One theory that tends to polarize reactions along racial lines is the absentee-father theory.  The theory is that the absence of fathers from the lives of their children, particularly their sons, makes it less likely that children will have the type of moral upbringing that helps keep them in school and out of trouble.  According to a survey released by the U.S. Census Bureau in 2013, more than 19 million children across the country — 26% — are living without a father in the home.  Among African-American children in Baltimore the rate is 69%.

Critics of the theory complain that it fails to acknowledge how institutional racism and wrong-headed social and economic policies have contributed to the plight of poor black families.  We need to put that debate aside because, regardless of how we have gotten to this point, the situation is dire:  As confirmed by a landmark 30 year study by Johns Hopkins sociologist Karl Alexander released last year 49 percent of black men from low-income backgrounds in Baltimore had a criminal conviction by age 28.

People working in the trenches in Baltimore aren’t wasting time debating.  They are doing something about the problem.  Joe Jones founded the Center for Urban Families (CFUF) in 1999.  In a 2013 interview with CNN he stated that most men come in the door looking for help getting jobs.  But Jones believes that jobs are just the first step, and that the key to creating real change in Baltimore’s troubled communities is ending what he calls “the cycle of father absence.”  “If we don’t crack the code of men having babies for whom they’re not responsible for, all of our efforts to build a better Baltimore will be limited.”  CFUF runs a program called Responsible Fatherhood.  [“A Fresh Start for Absentee Fathers,” CNN, September 19, 2013.]

Last spring, Renaissance Academy Principal Nikkia Rowe hired four men to mentor 20 students each based on her “strong belief that human beings change their behavior based on deep, interpersonal relationships.”  She added:  “Ultimately, it’s about our children not necessarily having the benefit of relationships.”  Grades are up and suspensions are down since the program began and Principal Rowe is looking for the money to hire more mentors.  [“For At-Risk Kids, Mentors Provide Far More Than Just Homework Help,” NPR, October 29, 2015.]

Baltimore’s recreation centers have been another source of support for at-risk children.  Earlier this year Brandi Murphy, director of the Lillian S. Jones Recreation Center, told NPR:  “We are mom, dad, aunt, cousin. They come here to get what they don’t have at home.  There are some parents that even to this day, I’ve had some kids for two years and still haven’t met them.”  [“In Baltimore, Rec Centers Provide So Much More Than Just Fun,” NPR, June 23, 2015.]

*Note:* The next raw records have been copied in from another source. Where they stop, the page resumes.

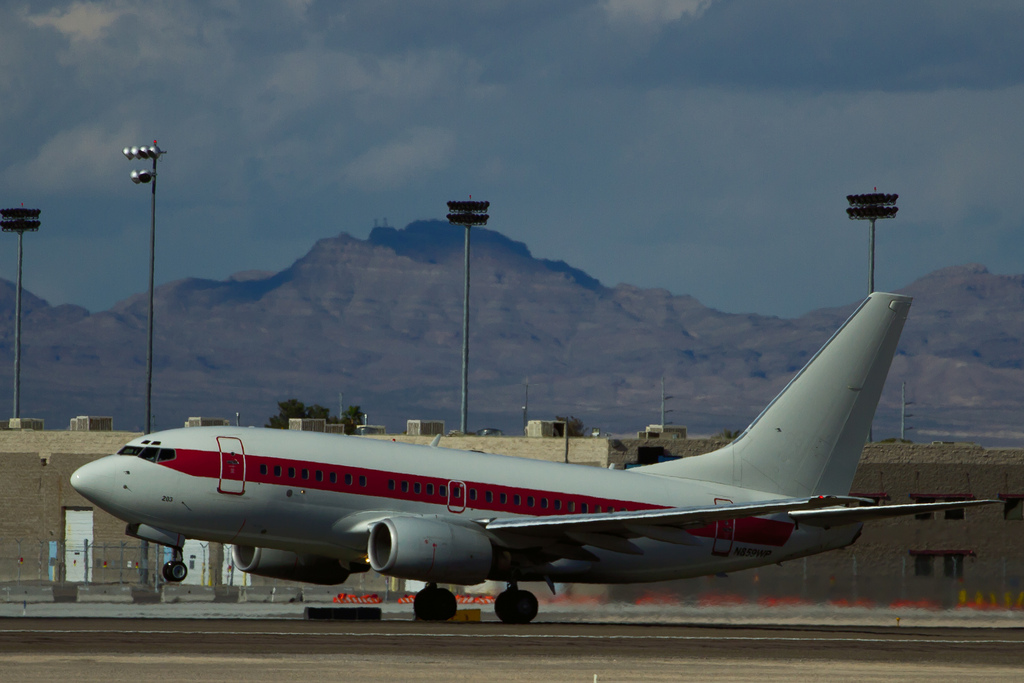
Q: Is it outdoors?
A: Yes, it is outdoors.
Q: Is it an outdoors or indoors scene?
A: It is outdoors.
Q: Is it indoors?
A: No, it is outdoors.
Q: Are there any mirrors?
A: No, there are no mirrors.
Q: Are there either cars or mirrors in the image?
A: No, there are no mirrors or cars.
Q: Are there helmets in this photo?
A: No, there are no helmets.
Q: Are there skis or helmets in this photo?
A: No, there are no helmets or skis.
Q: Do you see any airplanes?
A: Yes, there is an airplane.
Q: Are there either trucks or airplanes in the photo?
A: Yes, there is an airplane.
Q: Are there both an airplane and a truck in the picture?
A: No, there is an airplane but no trucks.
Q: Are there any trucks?
A: No, there are no trucks.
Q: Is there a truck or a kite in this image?
A: No, there are no trucks or kites.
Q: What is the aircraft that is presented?
A: The aircraft is an airplane.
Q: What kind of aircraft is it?
A: The aircraft is an airplane.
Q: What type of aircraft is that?
A: This is an airplane.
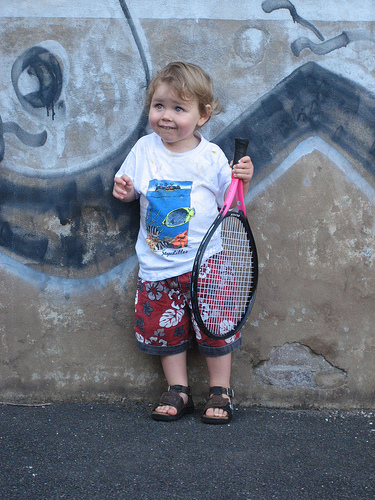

Programs like these work.  They keep more of Baltimore’s children in school, out of gangs, and off the streets.  The little voice in our heads that tells us the difference between right and wrong started as the voice of someone who cared about us and whose approval was important to us.  For many children from Baltimore’s poorest neighborhoods that someone will have to be a person from outside the home.  If Governor Hogan wants to address the cycle of violence in the city he should consider spending some of the state’s estimated $500 million budget surplus on services to Baltimore’s at-risk children using these programs as a model.